We don’t think of judges as political. In fact,
judges are required to “maintain the appearance of neutrality.” I was so
stunned, and so moved, by Mercedes Deiz’s knowledge, bravery, and action, that
10 years later, I took from her the courage to request a leave of absence from
the bench in the ‘90s to fight publicly against the Oregon Citizen’s Alliance’s
virulent anti-gay legislation.
I am not surprised that a member of an
oppressed group, African Americans, could care so deeply about other members of
her group, even those in a far off country.

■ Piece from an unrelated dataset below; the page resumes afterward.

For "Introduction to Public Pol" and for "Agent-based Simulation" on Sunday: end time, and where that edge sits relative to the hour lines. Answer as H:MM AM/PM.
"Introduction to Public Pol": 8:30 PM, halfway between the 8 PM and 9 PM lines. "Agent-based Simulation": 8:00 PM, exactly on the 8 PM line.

Nor was Judge Deiz surprised that I cared so fervently about the rights
of LGBT people. The surprise is that, until then, I had not made the connection
between her passion and mine..
Not long after that, my friend and
lawyer colleague, Cynthia Cumfer, represented another friend, Dr. Chris Arthur,
in her attempt to adopt the artificially inseminated child of her life partner,
Kay Sohl. Cindy took the unusual Motion and Order into Judge Deiz, unaware of
my connection with the judge, expecting the case to require a short hearing. I
was to appear as a witness on her clients’ behalf. Although the statutes did not allow gay
adoptions, nor did it prohibit them—the law was silent on the matter—Judge Deiz
not only did not require a hearing, she barely batted an eye before she signed
the Order. Cindy recalls a detail I had
forgotten: when I appeared shortly thereafter, expecting to offer evidence,
Judge Deiz looked up, and commented wryly to Cindy, “I see you brought the big
gun.”
Joyfully for our community, without our having
to fire a shot, the protests having been waged by so many of us in the five
years prior, the first Oregon gay adoption was signed by the only sitting
African American judge.
I imagine after doing
so, she smiled and chatted with us, and then took her cup of now-cold coffee
and poured it into the new philodendron plant on her desk.